> **Extracted records**:
■ ■ ■ ■ ■ ■ ■

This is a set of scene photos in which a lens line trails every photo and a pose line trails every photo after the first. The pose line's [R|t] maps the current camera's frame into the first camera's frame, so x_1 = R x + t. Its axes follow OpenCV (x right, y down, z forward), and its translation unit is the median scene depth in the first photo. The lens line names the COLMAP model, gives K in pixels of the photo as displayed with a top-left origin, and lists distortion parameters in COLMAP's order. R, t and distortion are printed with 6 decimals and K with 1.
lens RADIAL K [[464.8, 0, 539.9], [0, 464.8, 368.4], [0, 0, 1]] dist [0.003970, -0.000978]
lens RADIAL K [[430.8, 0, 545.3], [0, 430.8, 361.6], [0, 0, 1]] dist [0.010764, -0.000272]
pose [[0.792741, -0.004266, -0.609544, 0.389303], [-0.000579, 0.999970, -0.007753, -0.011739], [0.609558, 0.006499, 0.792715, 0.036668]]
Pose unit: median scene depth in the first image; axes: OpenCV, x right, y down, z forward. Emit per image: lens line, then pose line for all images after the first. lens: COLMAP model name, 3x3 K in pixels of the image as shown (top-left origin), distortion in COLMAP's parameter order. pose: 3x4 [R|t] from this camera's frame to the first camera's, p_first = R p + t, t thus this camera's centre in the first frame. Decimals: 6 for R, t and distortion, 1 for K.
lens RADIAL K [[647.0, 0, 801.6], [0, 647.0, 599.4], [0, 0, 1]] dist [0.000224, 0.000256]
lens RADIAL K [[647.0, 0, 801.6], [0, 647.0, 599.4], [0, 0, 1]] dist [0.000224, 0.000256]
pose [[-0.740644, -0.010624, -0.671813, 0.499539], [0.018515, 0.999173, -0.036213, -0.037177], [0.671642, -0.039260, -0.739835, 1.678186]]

■ ■ ■ ■ ■ ■ ■

Everything from the line with "Pose unit: median" through the last line of the entries is to be written out again, unchanged; nothing else belongs in the answer.

Pose unit: median scene depth in the first image; axes: OpenCV, x right, y down, z forward. Emit per image: lens line, then pose line for all images after the first. lens: COLMAP model name, 3x3 K in pixels of the image as shown (top-left origin), distortion in COLMAP's parameter order. pose: 3x4 [R|t] from this camera's frame to the first camera's, p_first = R p + t, t thus this camera's centre in the first frame. Decimals: 6 for R, t and distortion, 1 for K.
lens RADIAL K [[647.0, 0, 801.6], [0, 647.0, 599.4], [0, 0, 1]] dist [0.000224, 0.000256]
lens RADIAL K [[647.0, 0, 801.6], [0, 647.0, 599.4], [0, 0, 1]] dist [0.000224, 0.000256]
pose [[-0.740644, -0.010624, -0.671813, 0.499539], [0.018515, 0.999173, -0.036213, -0.037177], [0.671642, -0.039260, -0.739835, 1.678186]]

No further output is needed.